La conoscenza è anche co- scienza. La declaratoria precisa che le discipline archeologiche «studiano le società del passato in area europea ed extraeuropea, in una prospettiva fortemente diacronica (dalla preistoria all’età contemporanea), mediante l’individuazione, l’analisi e l’interpretazione dei contesti e dei reperti del passato, ovvero di tutte le tracce delle attività e dei comportamenti umani, con particolare attenzione per territori, depositi stratificati, monumenti, monete, prodotti artistici, artigianali ed epigrafici, e più in generale per i manufatti e gli ecofatti, nonché per le testimonianze naturali ad essi correlabili. Esse sono finalizzate: alla formazione di una conoscenza e di una coscienza storico-archeologica; alla ricostruzione storica, storico-artistica, socio-antropologica, socio-economica, culturale e topografica degli aspetti costitutivi delle società del passato; all’analisi dei paesaggi stratificati (insediativi, rurali, produttivi, infrastrutturali e subacquei); alla riflessione sulla evoluzione nel tempo dei metodi e delle finalità delle discipline archeologiche; alla comunicazione e condivisione dei risultati delle ricerche; alla tutela, conservazione, valorizzazione e fruizione pubblica del patrimonio archeologico, con un impegno anche nell’attribuzione di senso e di valore a quest’ultimo nella società contemporanea.
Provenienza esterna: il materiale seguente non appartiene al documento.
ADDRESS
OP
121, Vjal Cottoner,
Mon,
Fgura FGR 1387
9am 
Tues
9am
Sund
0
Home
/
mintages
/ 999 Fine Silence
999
Dalla Preistoria alla contemporaneità. L’insieme delle discipline, che hanno in comune alcuni capisaldi metodologici (stratigrafia, tipologia, tecnologia, iconografia, topografia), si articola in specifici ambiti geografici, culturali, cronologici e tematici (Preistoria e Protostoria; Archeologia egea; Civiltà dell’Italia preromana ed Etruscologia; Archeologia classica; Archeologia cristiana, tardoantica e medievale; Numismatica; Topografia antica; Metodologie della ricerca archeologica; Archeologia moderna e contemporanea; Archeometria).
Lo studio si esplica attraverso un approccio sistemico e contestuale, con un apporto multidisciplinare, tramite l’impiego di tecniche e procedure di ricerca integrate che comprendano i sistemi delle conoscenze dello scavo archeologico, delle indagini territoriali, dei monumenti, della classificazione e dello studio di manufatti ed ecofatti, delle discipline storiche, numismatiche, etno-antropologiche, storico-artistiche ed epigrafiche, nonché dei rapporti con le discipline linguistiche, letterarie e delle strette interazioni interdisciplinari con le tecnologie innovative, la diagnostica, le scienze chimico-fisiche, della vita e della Terra».
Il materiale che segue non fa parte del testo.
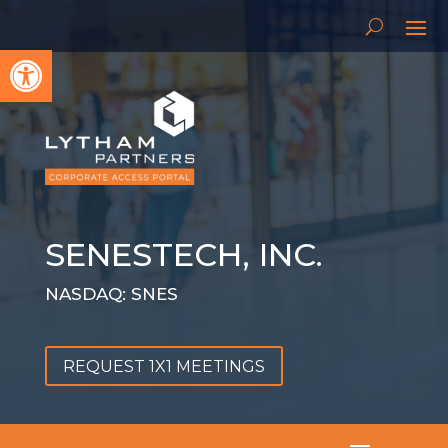
Open toolbar
SENESTECH, INC.
NASDAQ: SNES
REQUEST 1X1 MEETINGS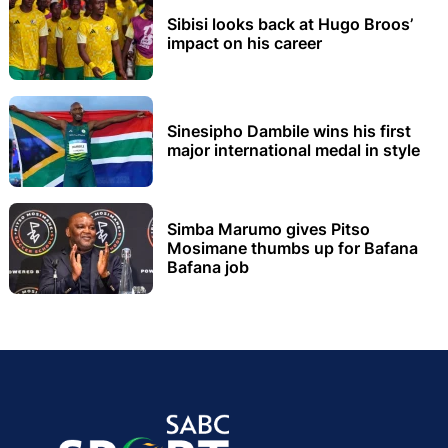
Sibisi looks back at Hugo Broos’
impact on his career
Sinesipho Dambile wins his first
major international medal in style
Simba Marumo gives Pitso
Mosimane thumbs up for Bafana
Bafana job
Archeologia del terzo millennio. È sufficiente sottolineare solo pochi elementi perché emergano le novità: l’intero passato e non più solo l’antichità; l’archeologia moderna e contemporanea; l’archeologia tardoantica; l’approccio sistemico e contestuale; gli ecofatti insieme ai manufatti; l’archeologia pubblica e il ruolo nella società contemporanea. E molto altro ancora. Insomma, un’archeologia pienamente entrata nel terzo Millennio.